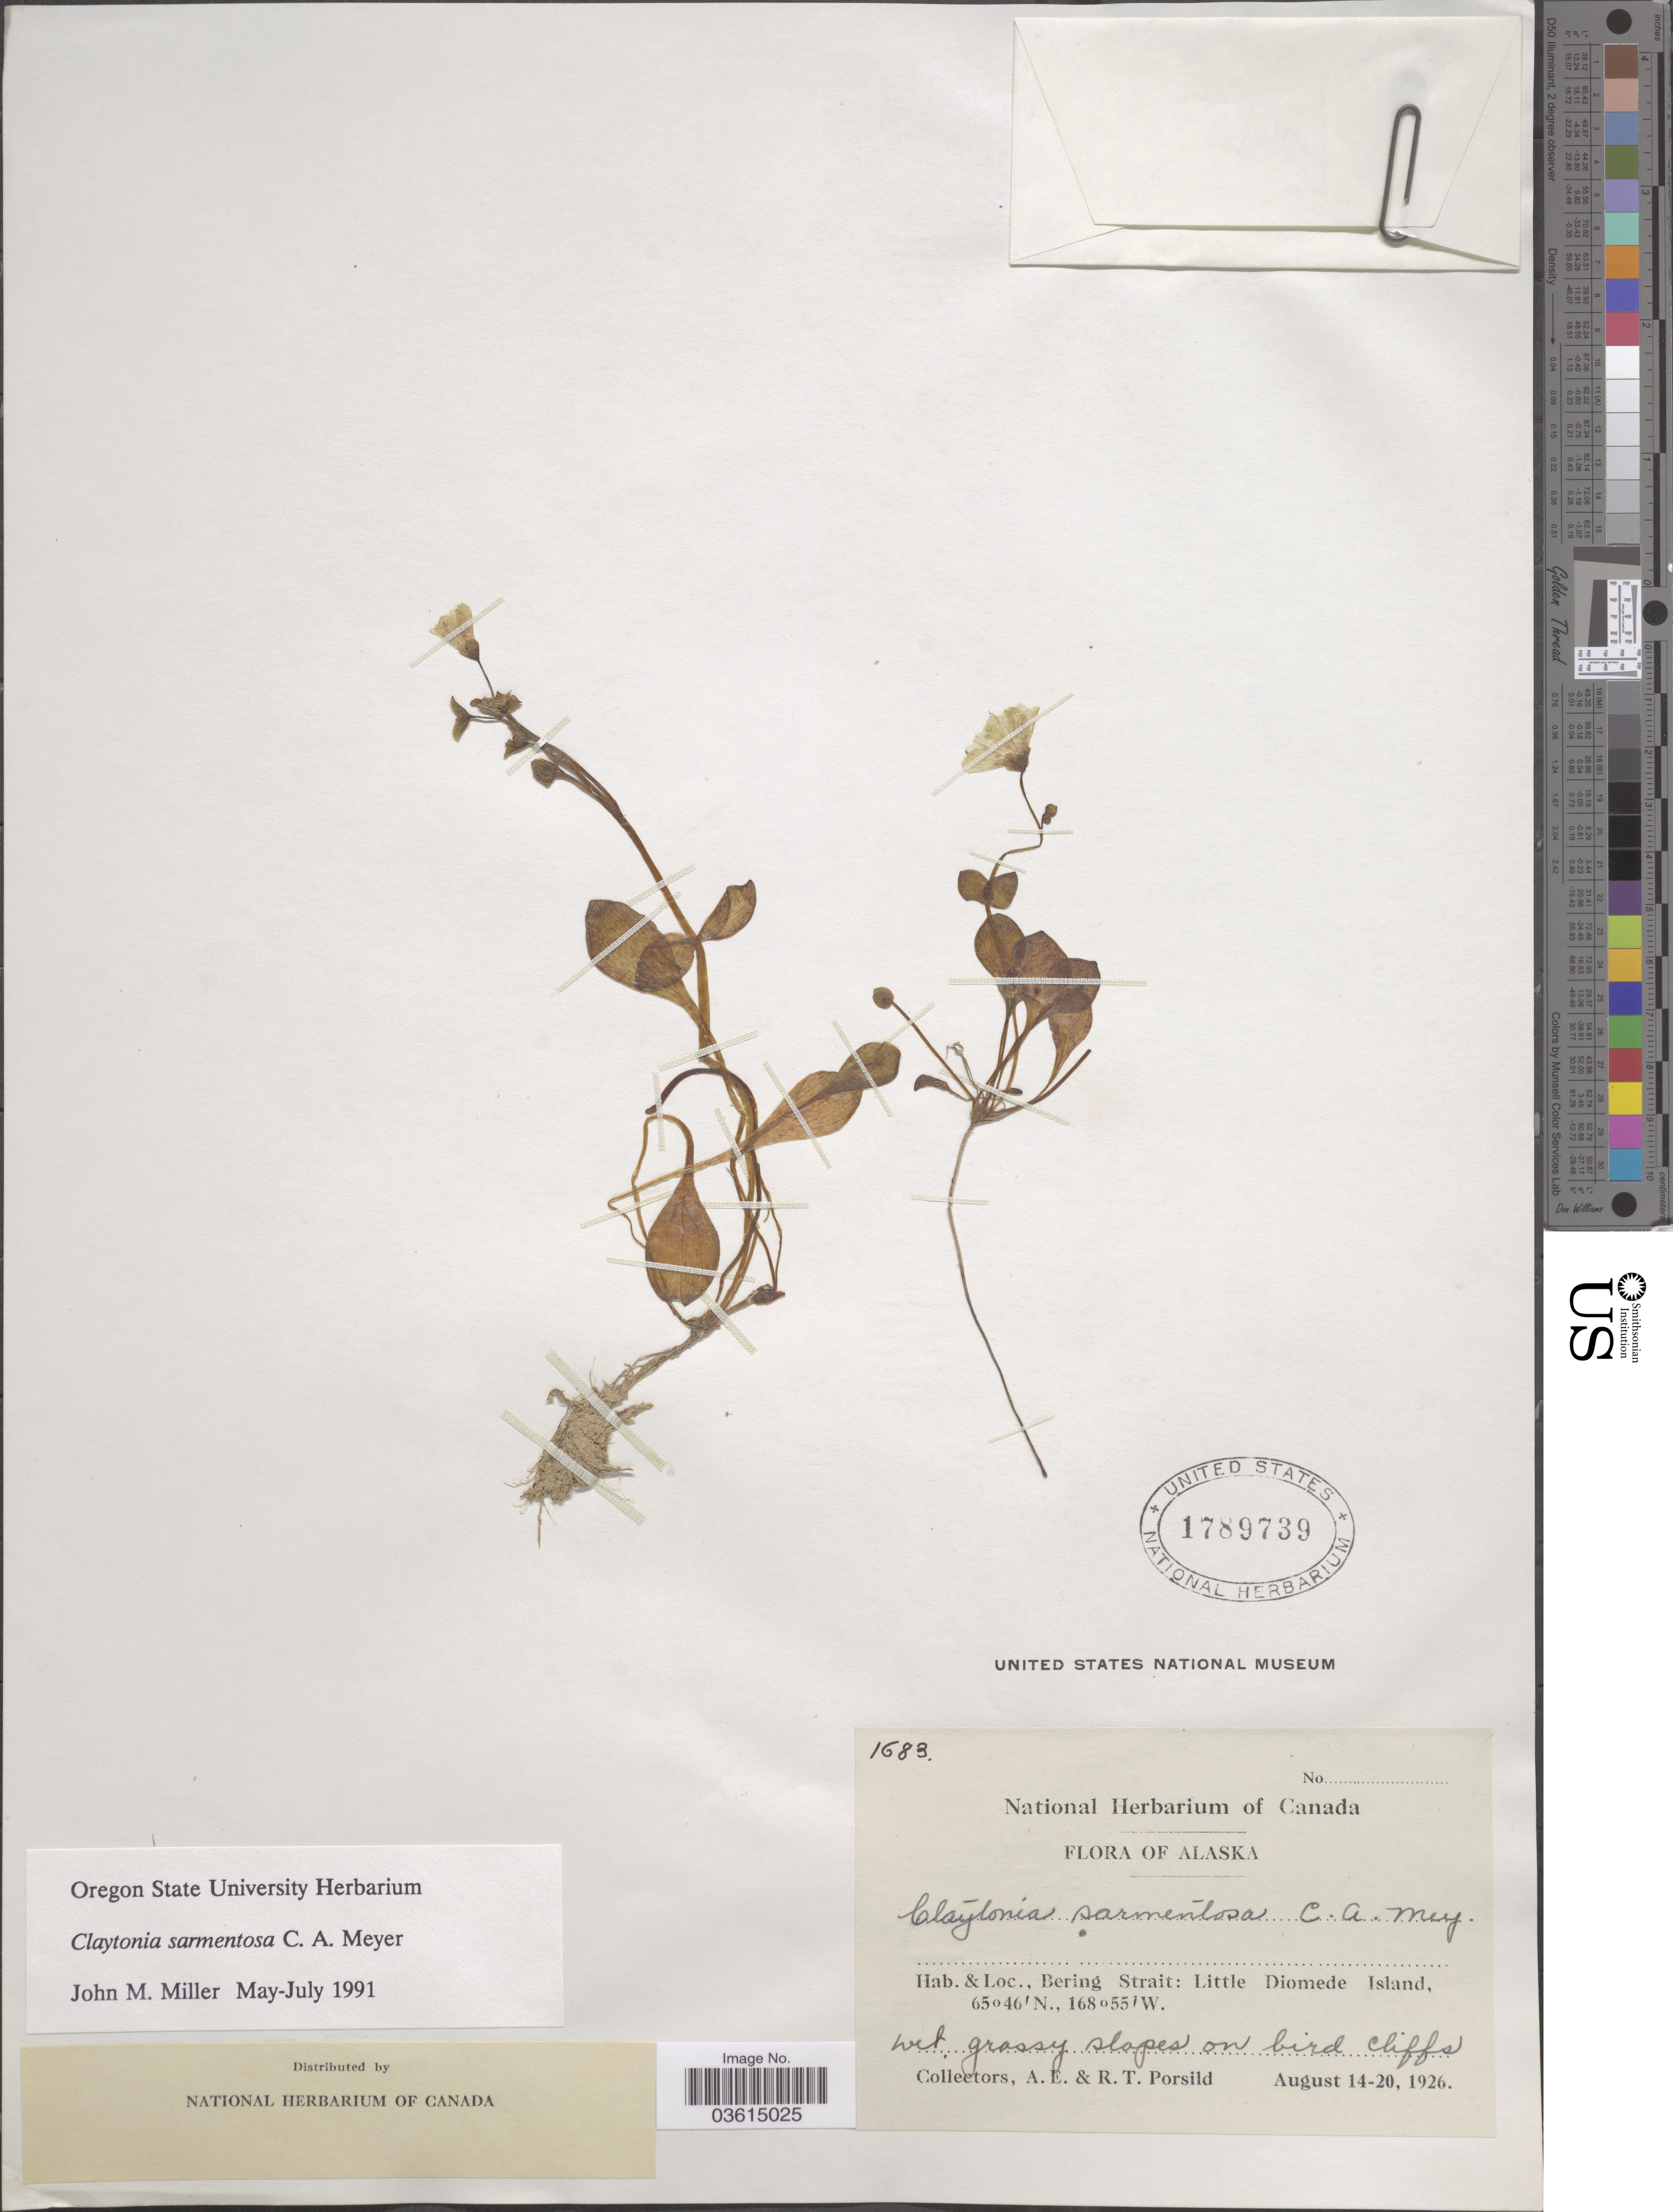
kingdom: Plantae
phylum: Tracheophyta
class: Magnoliopsida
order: Caryophyllales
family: Montiaceae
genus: Claytonia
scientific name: Claytonia sarmentosa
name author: C.A. Mey.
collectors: A. E. Porsild & R. T. Porsild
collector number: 1683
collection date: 1926-08-14/1926-08-20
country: United States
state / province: Alaska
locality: Bering Strait: Little Diomede Island.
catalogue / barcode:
----------
Goal: Reproduce verbatim the lines of the records above, from the line containing "collectors: A. E. Porsild & R. T. Porsild" through the end of the records, both included.

Worked answer:
collectors: A. E. Porsild & R. T. Porsild
collector number: 1683
collection date: 1926-08-14/1926-08-20
country: United States
state / province: Alaska
locality: Bering Strait: Little Diomede Island.
catalogue / barcode:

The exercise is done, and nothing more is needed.